- PROMPT
Please filter the data below down to the lines holding the string "left".

- INPUT
• • •

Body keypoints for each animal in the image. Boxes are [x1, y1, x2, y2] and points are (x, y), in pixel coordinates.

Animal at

• • •

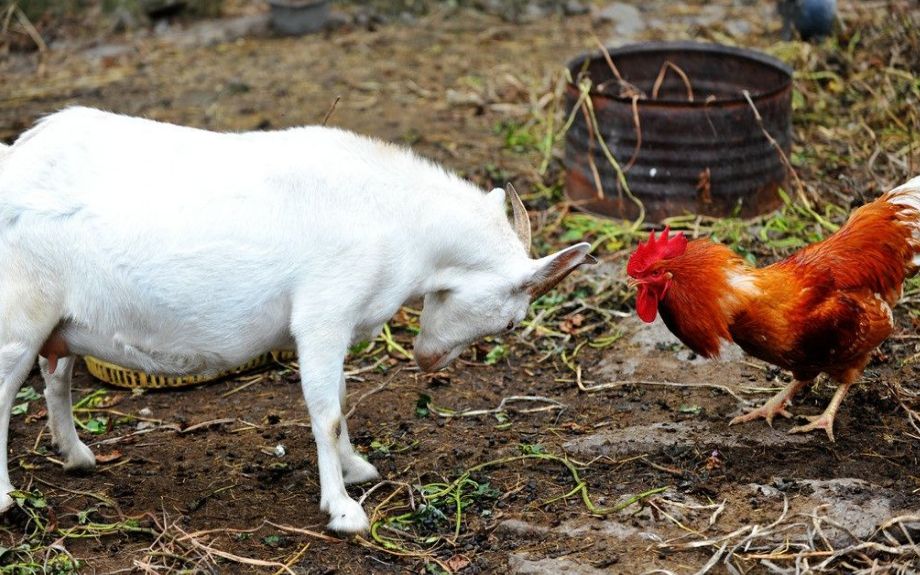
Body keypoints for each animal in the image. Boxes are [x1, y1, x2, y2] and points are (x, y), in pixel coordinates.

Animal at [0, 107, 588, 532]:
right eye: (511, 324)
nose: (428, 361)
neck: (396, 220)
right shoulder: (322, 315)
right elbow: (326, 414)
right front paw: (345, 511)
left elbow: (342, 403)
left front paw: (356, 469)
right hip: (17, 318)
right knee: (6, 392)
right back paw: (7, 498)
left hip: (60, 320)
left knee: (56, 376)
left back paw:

• • •

- SOLUTION
left elbow: (342, 403)
left front paw: (356, 469)
left hip: (60, 320)
left knee: (56, 376)
left back paw:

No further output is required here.